The MI350 series will mark the debut of the TSMC 3nm process and CDNA 4 architecture, alongside the introduction of the FP6 and FP4 floating-point data types. While it continues to pair with HBM3E memory, the capacity now soars to an impressive 288GB. Although specific power consumption numbers haven't been released, the MI325X reaches up to 1000W. AMD indicates that the MI355X will align with industry trends (NVIDIA B200 1000W, GB200 1700W), suggesting it will significantly exceed 1000W.
FP6 and FP4 are floating-point data formats representing 6-bit and 4-bit precision respectively, substantially reducing precision compared to FP16 and FP8 but also reducing data volume, making them ideal for quantizing large models, particularly in cases like large language models and mixture of experts models. If precision isn't a priority and speed is desired, FP6 and FP4 excel in this context.

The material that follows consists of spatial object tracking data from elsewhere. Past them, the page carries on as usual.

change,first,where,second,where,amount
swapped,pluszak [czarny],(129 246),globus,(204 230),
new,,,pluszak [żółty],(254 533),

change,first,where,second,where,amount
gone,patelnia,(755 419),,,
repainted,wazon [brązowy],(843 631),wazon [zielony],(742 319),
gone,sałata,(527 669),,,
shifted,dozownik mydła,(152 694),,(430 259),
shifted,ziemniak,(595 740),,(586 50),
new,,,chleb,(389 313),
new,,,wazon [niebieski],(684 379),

On the MI355X, FP6 and FP4 deliver a performance of 9.2 PFlops (92 trillion operations per second), with an 80% improvement in FP16 and FP8 performance, reaching 2.3 and 4.6 PFlops respectively.

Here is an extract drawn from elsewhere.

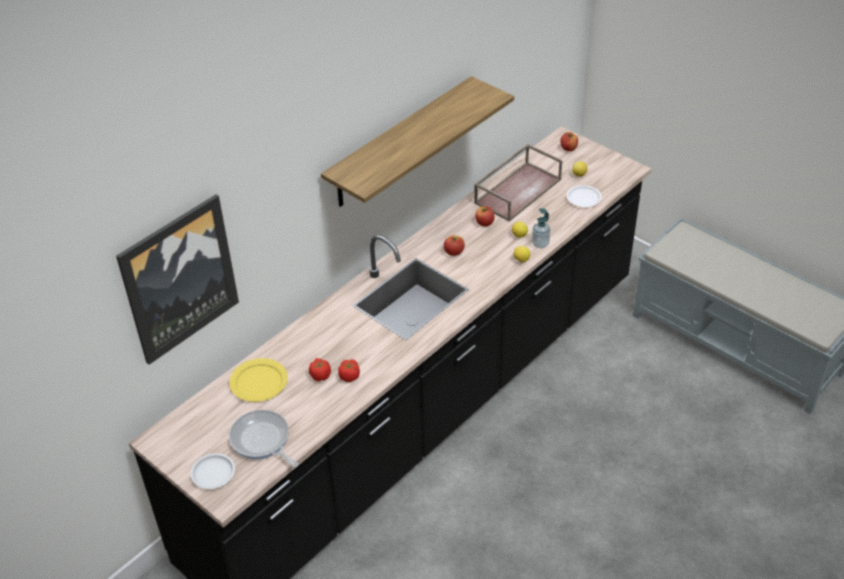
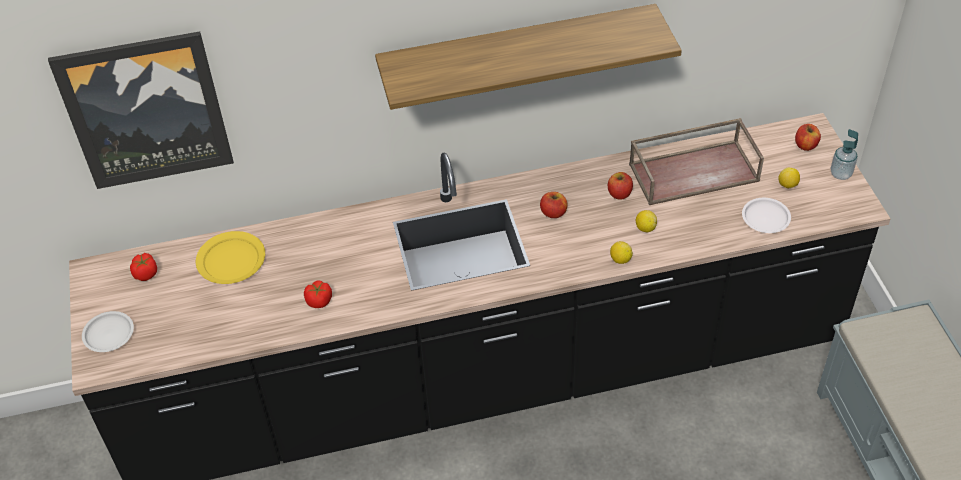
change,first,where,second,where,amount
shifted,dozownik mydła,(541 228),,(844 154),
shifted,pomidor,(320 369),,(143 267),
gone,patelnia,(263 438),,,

NVIDIA's Blackwell GPUs also introduce FP6 and FP4 precision but surpass with higher performance levels at 20 PFlops and 40 PFlops, respectively.
The generous allocation of up to 288GB of HBM3E memory on a single card is unmatched, with a bandwidth reaching up to 8TB/s. Compared to the MI325X, there are respective increases of 1/8th and 1/3rd, while both metrics have risen by 50% from the currently available MI300X. In contrast, the Blackwell B200 offers only 192GB of HBM3E, yet matches the 8TB/s bandwidth.
The MI355X supports eight cards on a single platform, resulting in a massive combined capacity of 2.3TB of HBM3E memory, 64TB/s of bandwidth, and performance reaching up to 18.5 PFlops in FP16, 37 PFlops in FP8, and 74 PFlops in FP6/FP4. This enhancement will also be available in the latter half of next year.
AMD's Instinct series has shown remarkable progress in performance enhancements, presenting innovative advancements from one generation to the next with striking comparative metrics. When comparing the MI355X to the MI300X, FP16 performance surges to 7.4 times more, HBM capacity is 1.5 times greater, and the capability to process model parameters jumps from 714 billion to 4.2 trillion, indicating a sweeping 6-fold increase.
Looking ahead, the year 2026 will witness the launch of the next-generation Instinct MI400 series, which is expected to incorporate the forthcoming CDNA architecture (possibly CDNA 5?), taking both specifications and performance to a new pinnacle.